Today’s Fear & Greed Index: 40 Fear (previous close: 40 Fear) [CNN]. One week ago: 48 (Neutral). (0 is Extreme Fear; 100 is Extreme Greed). Last updated Sep 7 at 1:38 PM EDT.
Zeitgeist Watch
“Up With The Carceral State” [Rod Dreher, The American Conservative]. “I’m in Baton Rouge this month, settling my affairs before moving to Budapest.” • Oh.
Class Warfare
“The Pandemic Made the “Viral Underclass” Impossible to Ignore” [The New Republic]. A review of Thrasher’s book, The Viral Underclass. “Stigma functions to place the responsibility and blame for the virus solely on the individual; in this way, it obscures what makes people vulnerable to a virus in the first place. Thrasher locates the manufacture of stigma in media and political messaging… “The boundaries for who is and isn’t in” the viral underclass, Thrasher adds, are not ‘fixed over time.’ Sean Strub, who coined the phrase viral underclass, is for instance ‘a well-off white man and the mayor of his town,’ but also a person whose HIV-positive status ‘made him more susceptible to criminal prosecution.’ This evocation of shifting membership could be understood as a call for solidarity with the viral underclass, as encouragement to see how you may be already part of it or could be. With this acceptance of our interconnectedness, Thrasher offers, ‘our hierarchies might melt away.’” • I have a copy of Thrasher’s book, and perhaps I’ll review it. But I’m more interested in the viral overclass, but I’m not sure this book will help me. From the TNR review, which may not be a reliable guide, Thrasher has written a book about an underclass without a clear concept of class. For example, where are the essential workers?
News of the Wired
“The Curious Hole in My Head” [New York Times]. The deck: “Born without my left temporal lobe, a brain region thought to be critical for language, I’ve been a research subject for much of my life.” More: “‘The brain has incredible neuroplasticity,’ said Hope Kean, a graduate student in Dr. Fedorenko’s lab who is running the Interesting Brain study as part of her dissertation. It seems that networks in the brain arrange in a particular way, but if you lose crucial brain regions as a baby — when the brain is still very plastic — these networks can reroute, Ms. Kean said.”
Contact information for plants: Readers, feel free to contact me at lambert [UNDERSCORE] strether [DOT] corrente [AT] yahoo [DOT] com, to (a) find out how to send me a check if you are allergic to PayPal and (b) to find out how to send me images of plants.
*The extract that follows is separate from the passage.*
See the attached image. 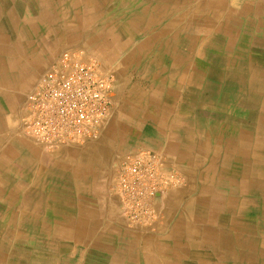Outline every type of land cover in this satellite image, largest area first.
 Segmentation results:
<instances>
[{"label": "crops", "instance_id": "1", "mask_svg": "<svg viewBox=\"0 0 264 264\" xmlns=\"http://www.w3.org/2000/svg\"><path fill=\"white\" fill-rule=\"evenodd\" d=\"M246 1L0 0V264H264V0L252 20ZM68 48L111 76L110 120L44 153L20 107ZM145 154L179 183L130 223L113 187Z\"/></svg>", "mask_w": 264, "mask_h": 264}, {"label": "built area", "instance_id": "2", "mask_svg": "<svg viewBox=\"0 0 264 264\" xmlns=\"http://www.w3.org/2000/svg\"><path fill=\"white\" fill-rule=\"evenodd\" d=\"M113 80L78 48L61 51L24 94L19 132L44 153L96 141L111 111ZM113 190L130 223L150 218V206L168 185L152 154L128 155Z\"/></svg>", "mask_w": 264, "mask_h": 264}, {"label": "rangeland", "instance_id": "3", "mask_svg": "<svg viewBox=\"0 0 264 264\" xmlns=\"http://www.w3.org/2000/svg\"><path fill=\"white\" fill-rule=\"evenodd\" d=\"M255 5H256V0H247L246 2H244V8L245 9H247L246 10V12H243L244 13V15H245V17H244V19L246 20V19H248V20H252V16H253V13H254V10H255ZM225 21H226V23H225ZM217 25L215 26L216 27V29H217V32L215 33V34H217V35H222V37L224 36V34H226V33H224L225 32V27L226 26H229V24L227 23V20H217ZM244 25H239L238 26V28L239 27H243ZM250 26V28H249V30L251 31V33L250 34H252V29L251 28H253V26H251V25H249ZM237 28V29H238ZM220 31V32H219ZM235 35V34H234ZM235 38H237V36L235 37ZM236 56H233L232 58H235ZM262 57H259L258 59H261ZM244 61H248V59H244ZM99 67V66H98ZM100 69V68H99ZM101 70V69H100ZM104 72V71H103ZM39 77V76H38ZM109 120H110V118H109ZM109 122V121H108ZM108 124V123H107ZM19 131V130H18ZM20 133V132H19ZM22 136V135H21ZM100 140V138H98L96 141H93V142H88V143H86V144H84V145H82V146H85V145H89V144H93V143H97L98 141ZM82 146H76V147H82ZM38 147V146H37ZM39 148V147H38ZM40 149V148H39ZM41 150V149H40ZM42 151V150H41ZM43 152V151H42ZM51 153V152H50Z\"/></svg>", "mask_w": 264, "mask_h": 264}, {"label": "bare ground", "instance_id": "4", "mask_svg": "<svg viewBox=\"0 0 264 264\" xmlns=\"http://www.w3.org/2000/svg\"><path fill=\"white\" fill-rule=\"evenodd\" d=\"M9 6V5H8ZM12 7V6H11ZM4 8V7H3ZM6 8H7V6H6ZM5 11V10H4ZM16 12V11H15ZM5 13V12H4ZM8 14V13H7ZM10 14V13H9ZM5 16H6V14H5ZM7 18V17H6ZM5 20V19H4ZM236 66V65H235ZM261 73H262V71H260ZM2 102V101H1ZM4 156V155H3ZM120 157V156H119ZM6 160H9V159H6ZM163 160V159H162ZM11 161H12V159H11ZM13 162V161H12ZM1 164V163H0ZM17 164V163H16ZM19 165V164H18ZM166 166H168V165H166ZM170 167V166H169ZM15 172H16V170H15ZM115 173V172H114ZM16 174V173H15ZM253 174V173H252ZM6 175V174H5ZM7 176V175H6ZM116 176V175H115ZM241 183V182H240ZM112 184V183H111ZM239 184V183H238ZM240 186V185H239ZM112 187V186H111ZM264 187V186H263ZM242 188V187H241ZM243 190V189H242ZM246 191V190H245ZM239 192V191H238ZM219 193V192H218ZM240 194H242V193H240ZM247 196V195H246ZM249 196V195H248ZM256 199H258V198H256ZM15 203V202H14ZM236 205V204H235ZM257 205V204H256ZM259 206V205H258ZM161 210V209H160ZM234 214V213H233ZM260 215V214H259ZM246 217V216H245ZM264 217V216H263ZM240 218V217H239ZM241 218H242V216H241ZM249 218V217H248ZM243 220V219H242ZM246 220H249V219H246ZM221 221V220H220ZM44 222V221H43ZM249 222L250 221H248V224H249ZM264 222V221H263ZM243 224V223H242ZM255 233V232H254ZM9 236V235H8ZM240 236V235H239ZM232 237V236H231ZM215 241V240H214ZM239 241V240H238ZM234 243V242H233ZM37 251V250H36ZM244 256V255H243ZM242 256V257H243ZM241 257V258H242ZM247 258V257H246ZM245 259V258H244ZM252 261V260H251ZM247 263V262H246ZM251 263V262H250ZM247 264H249V263H247Z\"/></svg>", "mask_w": 264, "mask_h": 264}]
</instances>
Vegetables are fine! Fungi and coral are deemed to be honorary plants! If you want your handle to appear as a credit, please place it at the start of your mail in parentheses: (thus). Otherwise, I will anonymize by using your initials. See the previous Water Cooler (with plant) here. From TH:
TH writes: “These flowers are near the entrance of the Sherman Library & Gardens in Newport Beach, California. Nice way to advertise the lovely gardens beyond the gate, right?”
Carla writes: “The marshmallows are blooming at Shaker Nature Center in NE Ohio. Marshmallow root was traditionally used to give marshmallow candies their characteristic sponginess. It is used to treat many illnesses & conditions around the world. August 2022.”